Mas é uma pena que a história nunca engate, deixando para trás uma forte impressão do potencial que todos os segmentos com suas tantas personagens curiosas tinham para ser melhor explorados. O filme se acomoda numa estética de câmera na mão que passeia pela casa, vasculhando cada canto e tenta vencer pela naturalidade, mas acaba soando insosso e desgastado. As tentativas de fazer comédia parecem ser abortadas pelo próprio roteiro. O fato de ser o primeiro filme dirigido pelo roteirista de Gomorra (e produzido por seu diretor, Matteo Garrone), não é uma grande referência porque sã obras bastante distintas tematicamente. No fim, um gosto de frustração.

O Grupo Baader Meinhof (Der Baader Meinhof Komplex, Alemanha, 2008)
Dir: Uli Edel

Esse filme é uma bagunça. Na tentativa de contar a história de forma ágil e eletrizante, o diretor Uli Edel passa por cima de fatos e personagens e deixa o espectador à mercê de uma narrativa que não dá tempo pra respirar nem digerir o que é jogado na tela. De fato, é tarefa muito complexa dar conta num único filme da história do grupo alemão formado no pós-guerra que tinha a intenção de combater um certo fascismo com tendências a retornar aos centros do poder político na Alemanha, mas passou a agir de forma tão brutal e anárquica que acabou gerando uma onda de violência e caos no país.

A história perde interesse pelo simples fato de tudo parecer muito rápido, os personagens somem da narrativa com a mesma regularidade com que as ações se repetem o tempo todo (muita coisa no filme é explodida), sem falar nos furos de roteiro que por vezes se tornam difíceis de identificar por conta da pressa da montagem. E essa parece ser a grande culpada, porque se pretendia ser dinâmica (talvez para fazer voar os 150 minutos de filme), acaba entorpecendo o espectador e deixando tudo no campo do confuso. Alguém precisa fazer uma reciclagem na cabeça dos velhinhos da Academia de Hollywood que indicou a obra como melhor Filme Estrangeiro este ano.

6 thoughts on “Curtinhas

  1. Também esperava mais de Baader Meinhof, mas até que gostei do filme… só acho que ele carrega um pouco demais nas tintas negativas dos membros do grupo: os líderes são maquiavélicos e manipuladores, os outros jovens são todos vítimas alienadas nas mãos deles… parece uma visão meio VEJA de mundo… hehe. Enfim, mas acho que vale o registro histórico, e essa agilidade do filme me agradou.
    Quero ver Nome Próprio…

  2. Eu fiquei meio que na mesma depois de assistir a "Almoço em agosto". Não que tenha achado ruim, mas também não me envolvi. Tem seus encantos pela simplicidade e pela simpatia das velhinhas. Mas acho que o argumento poderia ter sido mais trabalhado.

    Abs!

  3. esse foi um dos textos que melhor resumiu 'nome próprio' até hoje. mais do que um estudo de personagem, um filme de atriz – que o carrega sem pena.

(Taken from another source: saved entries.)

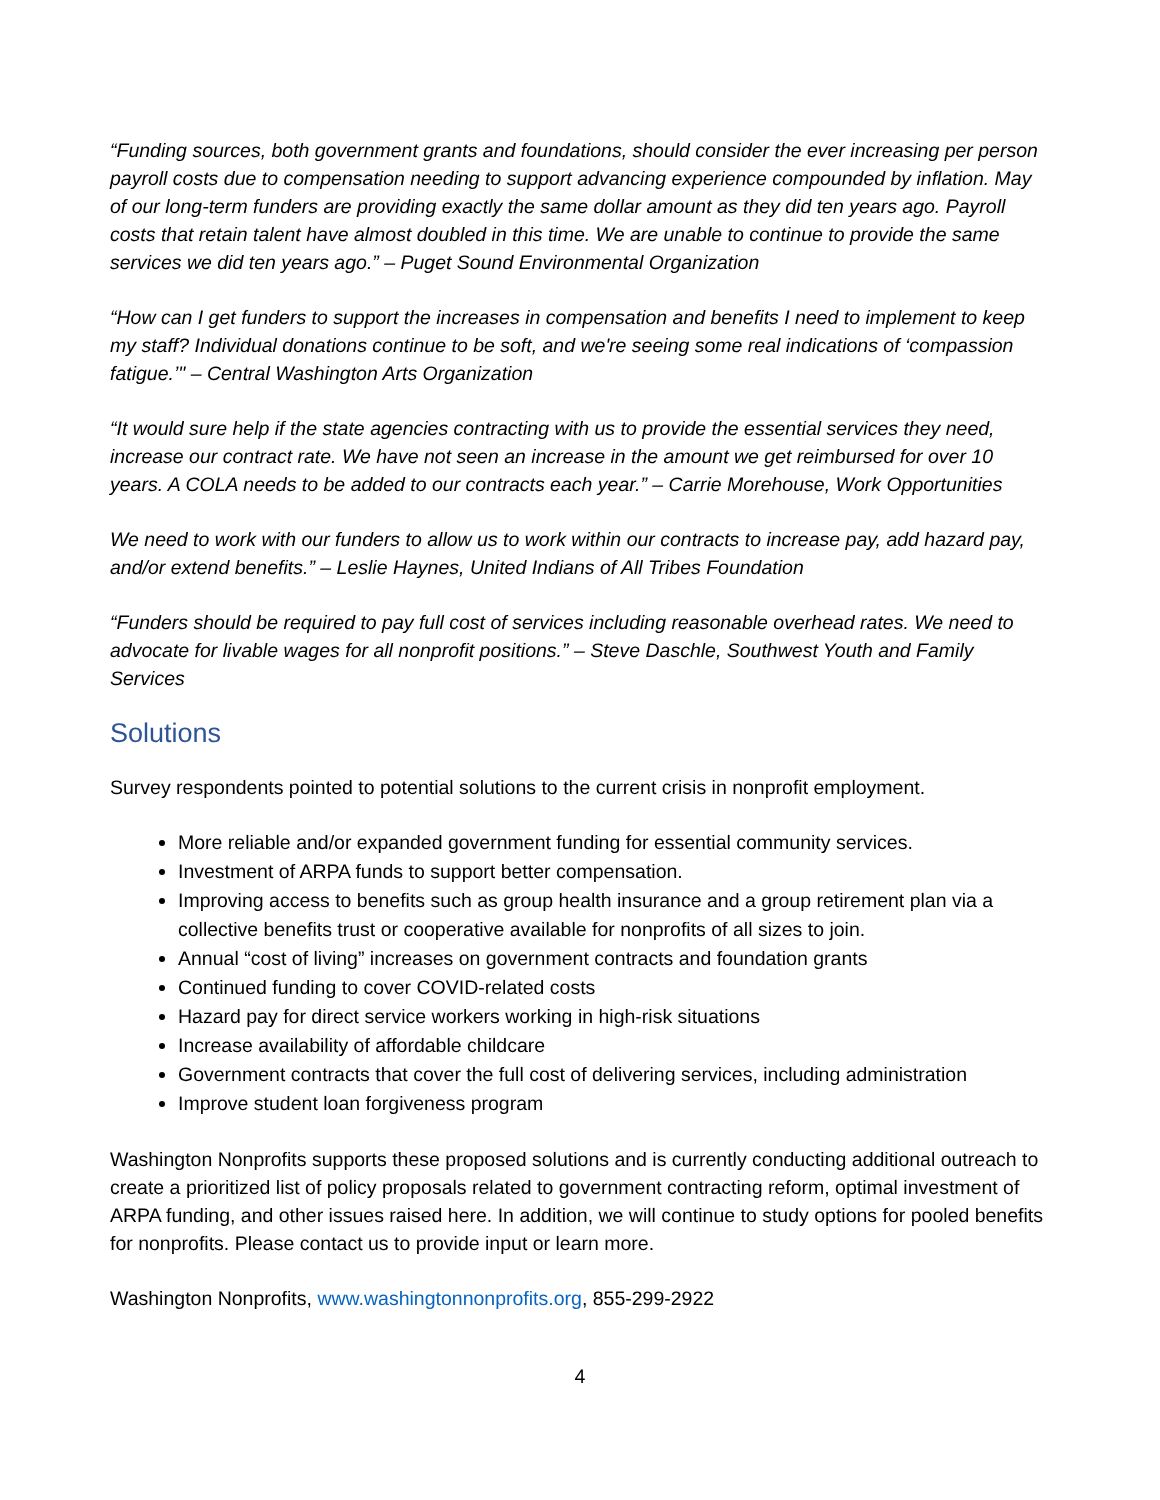“Funding sources, both government grants and foundations, should consider the ever increasing per person payroll costs due to compensation needing to support advancing experience compounded by inflation. May of our long-term funders are providing exactly the same dollar amount as they did ten years ago. Payroll costs that retain talent have almost doubled in this time. We are unable to continue to provide the same services we did ten years ago.” – Puget Sound Environmental Organization
“How can I get funders to support the increases in compensation and benefits I need to implement to keep my staff? Individual donations continue to be soft, and we're seeing some real indications of ‘compassion fatigue.’" – Central Washington Arts Organization
“It would sure help if the state agencies contracting with us to provide the essential services they need, increase our contract rate. We have not seen an increase in the amount we get reimbursed for over 10 years. A COLA needs to be added to our contracts each year.” – Carrie Morehouse, Work Opportunities
We need to work with our funders to allow us to work within our contracts to increase pay, add hazard pay, and/or extend benefits.” – Leslie Haynes, United Indians of All Tribes Foundation
“Funders should be required to pay full cost of services including reasonable overhead rates. We need to advocate for livable wages for all nonprofit positions.” – Steve Daschle, Southwest Youth and Family Services
Solutions
Survey respondents pointed to potential solutions to the current crisis in nonprofit employment.
More reliable and/or expanded government funding for essential community services.
Investment of ARPA funds to support better compensation.
Improving access to benefits such as group health insurance and a group retirement plan via a collective benefits trust or cooperative available for nonprofits of all sizes to join.
Annual “cost of living” increases on government contracts and foundation grants
Continued funding to cover COVID-related costs
Hazard pay for direct service workers working in high-risk situations
Increase availability of affordable childcare
Government contracts that cover the full cost of delivering services, including administration
Improve student loan forgiveness program
Washington Nonprofits supports these proposed solutions and is currently conducting additional outreach to create a prioritized list of policy proposals related to government contracting reform, optimal investment of ARPA funding, and other issues raised here. In addition, we will continue to study options for pooled benefits for nonprofits. Please contact us to provide input or learn more.
Washington Nonprofits, www.washingtonnonprofits.org, 855-299-2922
4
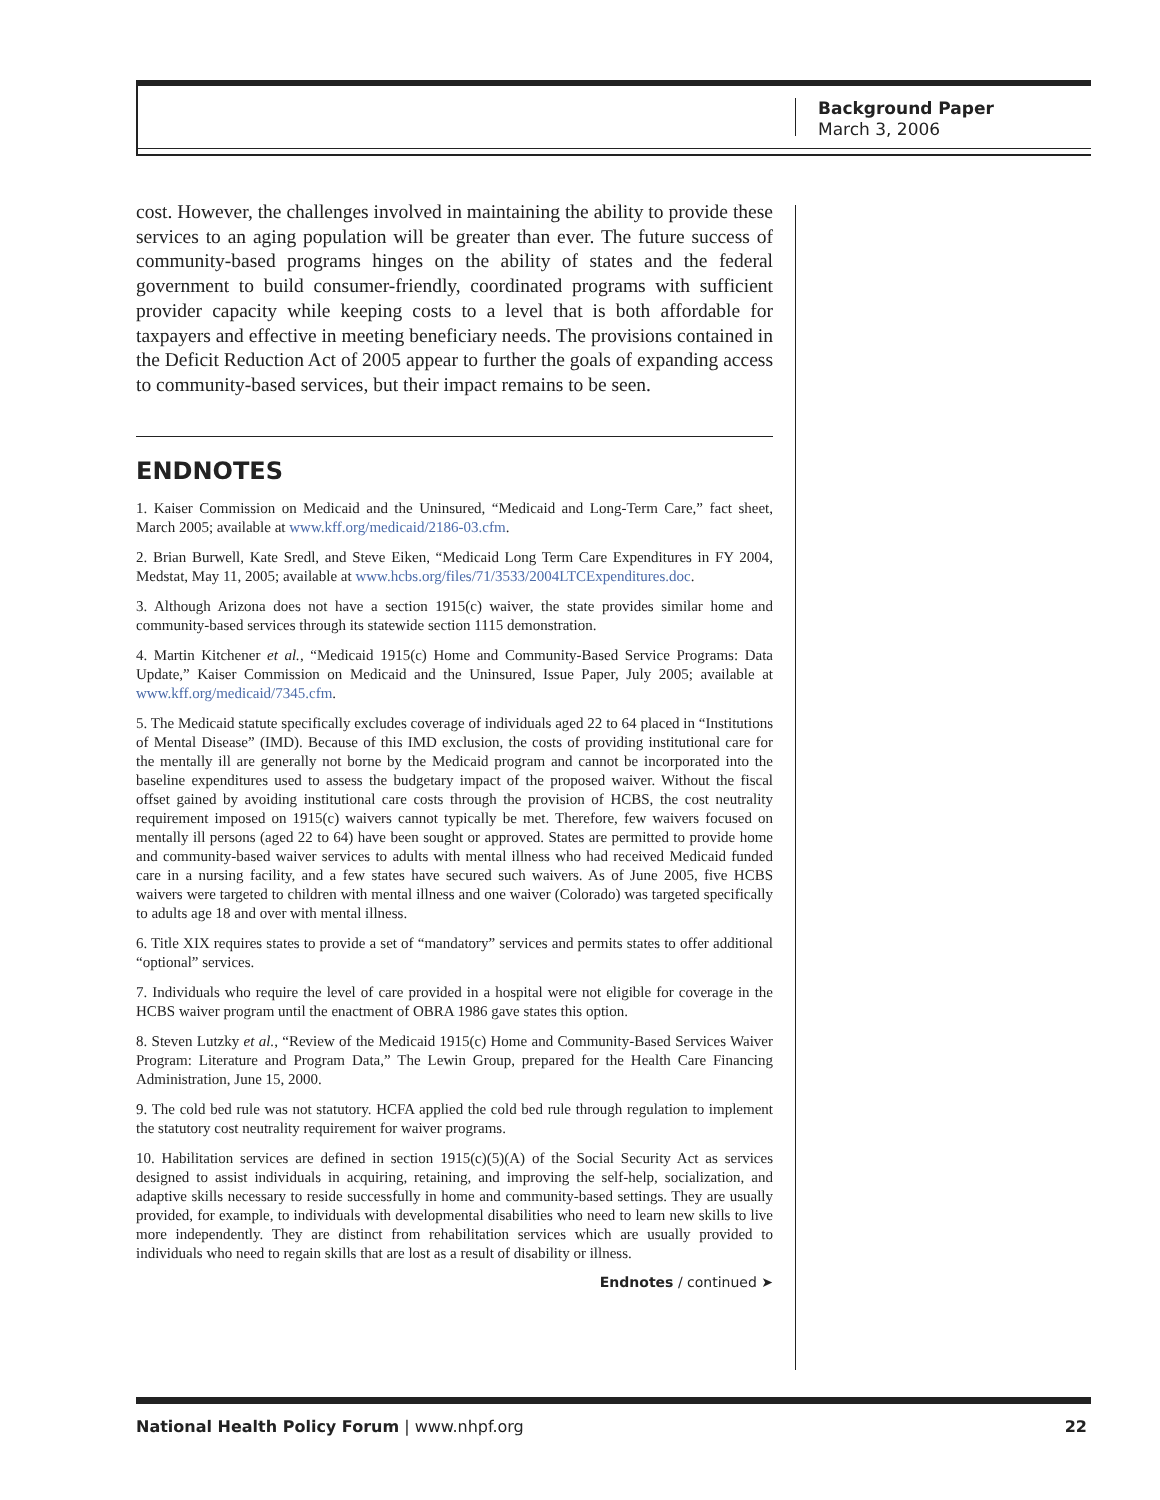Background Paper
March 3, 2006
cost. However, the challenges involved in maintaining the ability to provide these services to an aging population will be greater than ever. The future success of community-based programs hinges on the ability of states and the federal government to build consumer-friendly, coordinated programs with sufficient provider capacity while keeping costs to a level that is both affordable for taxpayers and effective in meeting beneficiary needs. The provisions contained in the Deficit Reduction Act of 2005 appear to further the goals of expanding access to community-based services, but their impact remains to be seen.
ENDNOTES
1. Kaiser Commission on Medicaid and the Uninsured, “Medicaid and Long-Term Care,” fact sheet, March 2005; available at www.kff.org/medicaid/2186-03.cfm.
2. Brian Burwell, Kate Sredl, and Steve Eiken, “Medicaid Long Term Care Expenditures in FY 2004, Medstat, May 11, 2005; available at www.hcbs.org/files/71/3533/2004LTCExpenditures.doc.
3. Although Arizona does not have a section 1915(c) waiver, the state provides similar home and community-based services through its statewide section 1115 demonstration.
4. Martin Kitchener et al., “Medicaid 1915(c) Home and Community-Based Service Programs: Data Update,” Kaiser Commission on Medicaid and the Uninsured, Issue Paper, July 2005; available at www.kff.org/medicaid/7345.cfm.
5. The Medicaid statute specifically excludes coverage of individuals aged 22 to 64 placed in “Institutions of Mental Disease” (IMD). Because of this IMD exclusion, the costs of providing institutional care for the mentally ill are generally not borne by the Medicaid program and cannot be incorporated into the baseline expenditures used to assess the budgetary impact of the proposed waiver. Without the fiscal offset gained by avoiding institutional care costs through the provision of HCBS, the cost neutrality requirement imposed on 1915(c) waivers cannot typically be met. Therefore, few waivers focused on mentally ill persons (aged 22 to 64) have been sought or approved. States are permitted to provide home and community-based waiver services to adults with mental illness who had received Medicaid funded care in a nursing facility, and a few states have secured such waivers. As of June 2005, five HCBS waivers were targeted to children with mental illness and one waiver (Colorado) was targeted specifically to adults age 18 and over with mental illness.
6. Title XIX requires states to provide a set of “mandatory” services and permits states to offer additional “optional” services.
7. Individuals who require the level of care provided in a hospital were not eligible for coverage in the HCBS waiver program until the enactment of OBRA 1986 gave states this option.
8. Steven Lutzky et al., “Review of the Medicaid 1915(c) Home and Community-Based Services Waiver Program: Literature and Program Data,” The Lewin Group, prepared for the Health Care Financing Administration, June 15, 2000.
9. The cold bed rule was not statutory. HCFA applied the cold bed rule through regulation to implement the statutory cost neutrality requirement for waiver programs.
10. Habilitation services are defined in section 1915(c)(5)(A) of the Social Security Act as services designed to assist individuals in acquiring, retaining, and improving the self-help, socialization, and adaptive skills necessary to reside successfully in home and community-based settings. They are usually provided, for example, to individuals with developmental disabilities who need to learn new skills to live more independently. They are distinct from rehabilitation services which are usually provided to individuals who need to regain skills that are lost as a result of disability or illness.
Endnotes / continued ➤
National Health Policy Forum | www.nhpf.org 22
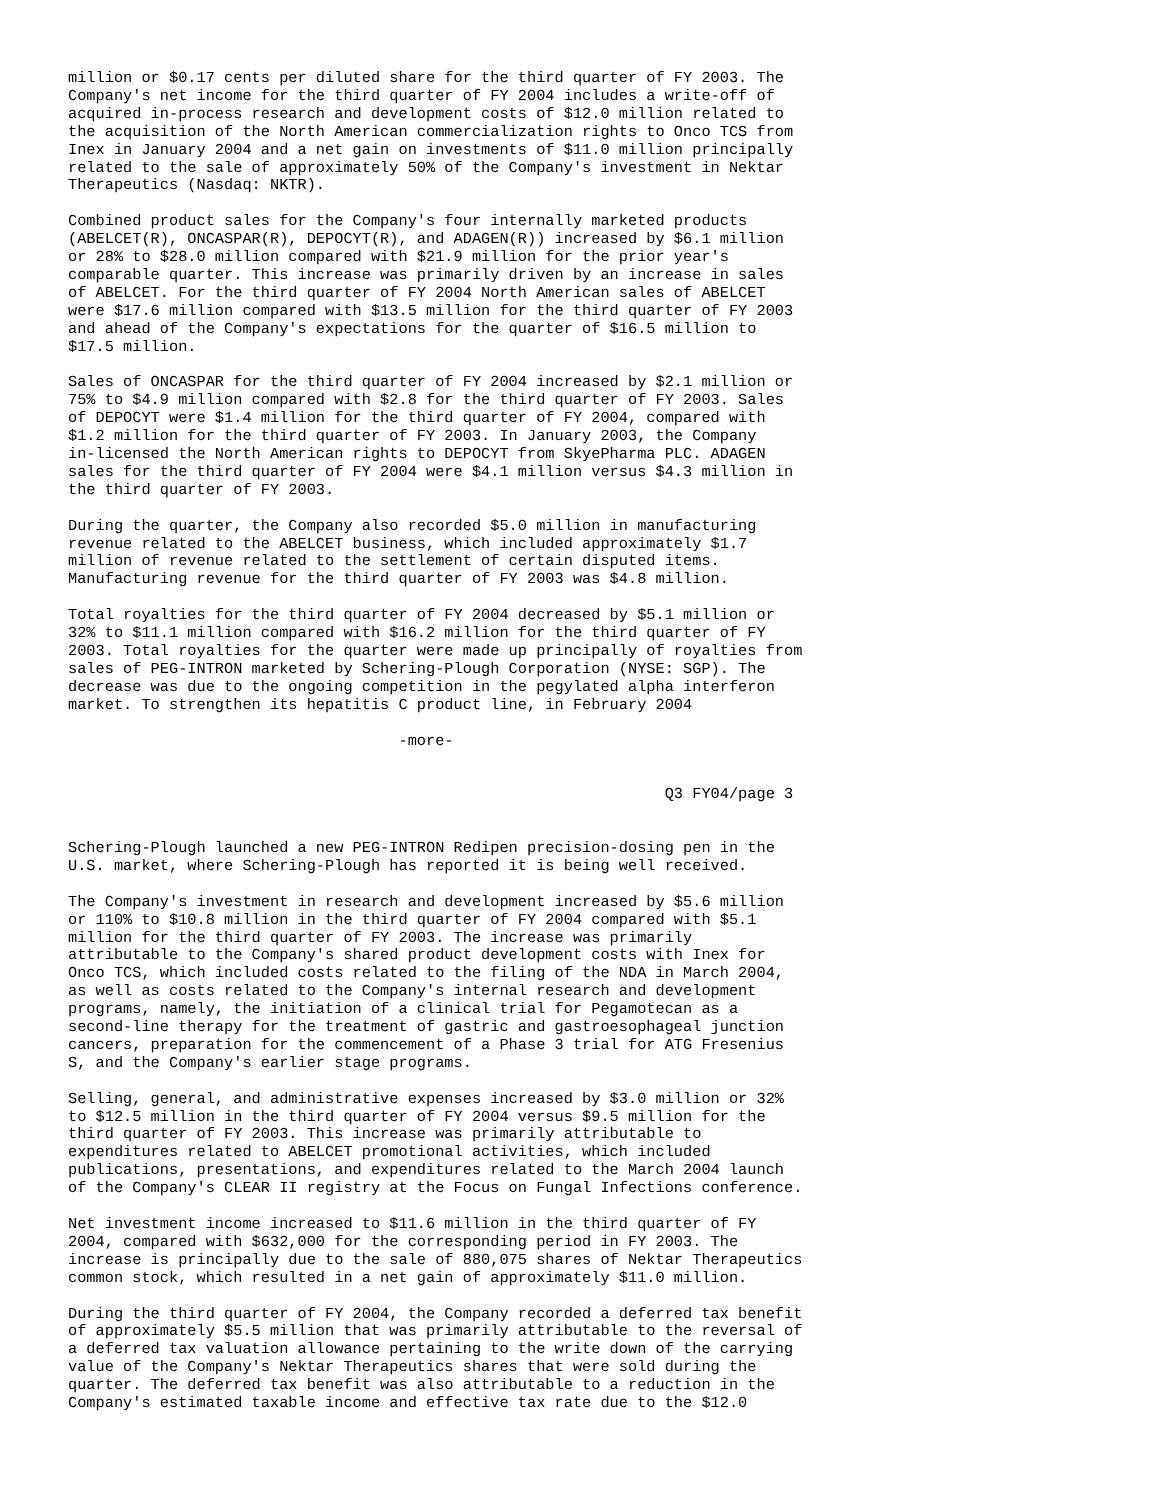million or $0.17 cents per diluted share for the third quarter of FY 2003. The
Company's net income for the third quarter of FY 2004 includes a write-off of
acquired in-process research and development costs of $12.0 million related to
the acquisition of the North American commercialization rights to Onco TCS from
Inex in January 2004 and a net gain on investments of $11.0 million principally
related to the sale of approximately 50% of the Company's investment in Nektar
Therapeutics (Nasdaq: NKTR).

Combined product sales for the Company's four internally marketed products
(ABELCET(R), ONCASPAR(R), DEPOCYT(R), and ADAGEN(R)) increased by $6.1 million
or 28% to $28.0 million compared with $21.9 million for the prior year's
comparable quarter. This increase was primarily driven by an increase in sales
of ABELCET. For the third quarter of FY 2004 North American sales of ABELCET
were $17.6 million compared with $13.5 million for the third quarter of FY 2003
and ahead of the Company's expectations for the quarter of $16.5 million to
$17.5 million.

Sales of ONCASPAR for the third quarter of FY 2004 increased by $2.1 million or
75% to $4.9 million compared with $2.8 for the third quarter of FY 2003. Sales
of DEPOCYT were $1.4 million for the third quarter of FY 2004, compared with
$1.2 million for the third quarter of FY 2003. In January 2003, the Company
in-licensed the North American rights to DEPOCYT from SkyePharma PLC. ADAGEN
sales for the third quarter of FY 2004 were $4.1 million versus $4.3 million in
the third quarter of FY 2003.

During the quarter, the Company also recorded $5.0 million in manufacturing
revenue related to the ABELCET business, which included approximately $1.7
million of revenue related to the settlement of certain disputed items.
Manufacturing revenue for the third quarter of FY 2003 was $4.8 million.

Total royalties for the third quarter of FY 2004 decreased by $5.1 million or
32% to $11.1 million compared with $16.2 million for the third quarter of FY
2003. Total royalties for the quarter were made up principally of royalties from
sales of PEG-INTRON marketed by Schering-Plough Corporation (NYSE: SGP). The
decrease was due to the ongoing competition in the pegylated alpha interferon
market. To strengthen its hepatitis C product line, in February 2004

                                    -more-


                                                                 Q3 FY04/page 3


Schering-Plough launched a new PEG-INTRON Redipen precision-dosing pen in the
U.S. market, where Schering-Plough has reported it is being well received.

The Company's investment in research and development increased by $5.6 million
or 110% to $10.8 million in the third quarter of FY 2004 compared with $5.1
million for the third quarter of FY 2003. The increase was primarily
attributable to the Company's shared product development costs with Inex for
Onco TCS, which included costs related to the filing of the NDA in March 2004,
as well as costs related to the Company's internal research and development
programs, namely, the initiation of a clinical trial for Pegamotecan as a
second-line therapy for the treatment of gastric and gastroesophageal junction
cancers, preparation for the commencement of a Phase 3 trial for ATG Fresenius
S, and the Company's earlier stage programs.

Selling, general, and administrative expenses increased by $3.0 million or 32%
to $12.5 million in the third quarter of FY 2004 versus $9.5 million for the
third quarter of FY 2003. This increase was primarily attributable to
expenditures related to ABELCET promotional activities, which included
publications, presentations, and expenditures related to the March 2004 launch
of the Company's CLEAR II registry at the Focus on Fungal Infections conference.

Net investment income increased to $11.6 million in the third quarter of FY
2004, compared with $632,000 for the corresponding period in FY 2003. The
increase is principally due to the sale of 880,075 shares of Nektar Therapeutics
common stock, which resulted in a net gain of approximately $11.0 million.

During the third quarter of FY 2004, the Company recorded a deferred tax benefit
of approximately $5.5 million that was primarily attributable to the reversal of
a deferred tax valuation allowance pertaining to the write down of the carrying
value of the Company's Nektar Therapeutics shares that were sold during the
quarter. The deferred tax benefit was also attributable to a reduction in the
Company's estimated taxable income and effective tax rate due to the $12.0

    não vi os outros, embora a vontade de assistir ao alemão seja maior – ou nem tanto, pensando e lendo bem.

    abraço!

  4. Gustavo, eu também esperava coisa bem melhor do Baader Meinhof. É mais um indicativo de como a Academia é política, ou pelo menos tenta se mostrar politizada. O Nascidos em Bórdeis é mesmo de cortar o coração, poderia ser melhor se não fosse tão autoimportante.

    Wallace, "visão VEJA de mundo" foi muito bom, hahahaha. E o filme carrega mesmo nesse maniqueísmo além de ser uma bagunça só querendo ser dinâmico. Tava com muita paciência pra ver esse filme.

    Dudu, isso mesmo, o filme é meio apático, a gente termina e di: "Sim, e dái?". Filme acomodado porque as histórias das velhinhas poderiam ser bem mais exploradas.

    De fato Kamila, a Leandra Leal é a melhor coisa do filme.

    Leandro, como disse acima à Kamila, Leandra Leal é a melhor coisa do filme que se aproveita bastante do talento dela e constrói sua personagem até o limite do grotesco. Para assistir ao alemão precisa um tanto de disposição. Mas tente, quem sabe?